→ **DIRECTIONS**
Everything in the records below except the pictures must be written out exactly.

→ **DATASET CONTENT**

_____

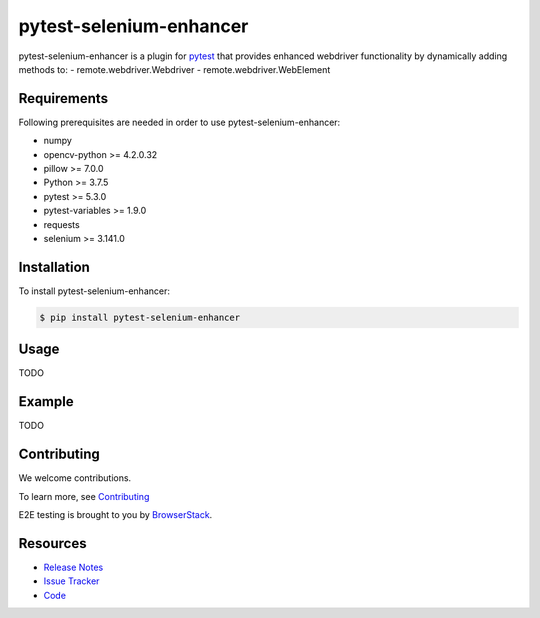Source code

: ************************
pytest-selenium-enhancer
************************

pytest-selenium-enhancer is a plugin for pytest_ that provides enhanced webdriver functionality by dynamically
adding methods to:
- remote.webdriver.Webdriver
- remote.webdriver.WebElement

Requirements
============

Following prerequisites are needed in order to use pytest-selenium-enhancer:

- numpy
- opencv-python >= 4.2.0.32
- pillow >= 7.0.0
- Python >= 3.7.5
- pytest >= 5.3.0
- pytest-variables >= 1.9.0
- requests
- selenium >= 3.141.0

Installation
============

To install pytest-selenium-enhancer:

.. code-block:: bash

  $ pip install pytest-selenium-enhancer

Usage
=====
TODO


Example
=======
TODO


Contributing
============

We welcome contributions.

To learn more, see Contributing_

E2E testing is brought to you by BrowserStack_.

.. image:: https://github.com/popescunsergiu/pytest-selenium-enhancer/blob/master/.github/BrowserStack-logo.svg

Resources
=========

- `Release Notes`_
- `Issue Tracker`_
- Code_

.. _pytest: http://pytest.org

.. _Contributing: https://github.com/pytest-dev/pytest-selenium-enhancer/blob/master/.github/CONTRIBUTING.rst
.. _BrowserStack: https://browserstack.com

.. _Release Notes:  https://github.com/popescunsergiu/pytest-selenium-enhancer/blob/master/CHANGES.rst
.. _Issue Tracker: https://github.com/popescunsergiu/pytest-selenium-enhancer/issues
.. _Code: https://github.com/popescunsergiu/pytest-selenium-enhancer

_____

→ **TASK RESULT**
Source code

: ************************
pytest-selenium-enhancer
************************

pytest-selenium-enhancer is a plugin for pytest_ that provides enhanced webdriver functionality by dynamically
adding methods to:
- remote.webdriver.Webdriver
- remote.webdriver.WebElement

Requirements
============

Following prerequisites are needed in order to use pytest-selenium-enhancer:

- numpy
- opencv-python >= 4.2.0.32
- pillow >= 7.0.0
- Python >= 3.7.5
- pytest >= 5.3.0
- pytest-variables >= 1.9.0
- requests
- selenium >= 3.141.0

Installation
============

To install pytest-selenium-enhancer:

.. code-block:: bash

  $ pip install pytest-selenium-enhancer

Usage
=====
TODO


Example
=======
TODO


Contributing
============

We welcome contributions.

To learn more, see Contributing_

E2E testing is brought to you by BrowserStack_.

.. image:: https://github.com/popescunsergiu/pytest-selenium-enhancer/blob/master/.github/BrowserStack-logo.svg

Resources
=========

- `Release Notes`_
- `Issue Tracker`_
- Code_

.. _pytest: http://pytest.org

.. _Contributing: https://github.com/pytest-dev/pytest-selenium-enhancer/blob/master/.github/CONTRIBUTING.rst
.. _BrowserStack: https://browserstack.com

.. _Release Notes:  https://github.com/popescunsergiu/pytest-selenium-enhancer/blob/master/CHANGES.rst
.. _Issue Tracker: https://github.com/popescunsergiu/pytest-selenium-enhancer/issues
.. _Code: https://github.com/popescunsergiu/pytest-selenium-enhancer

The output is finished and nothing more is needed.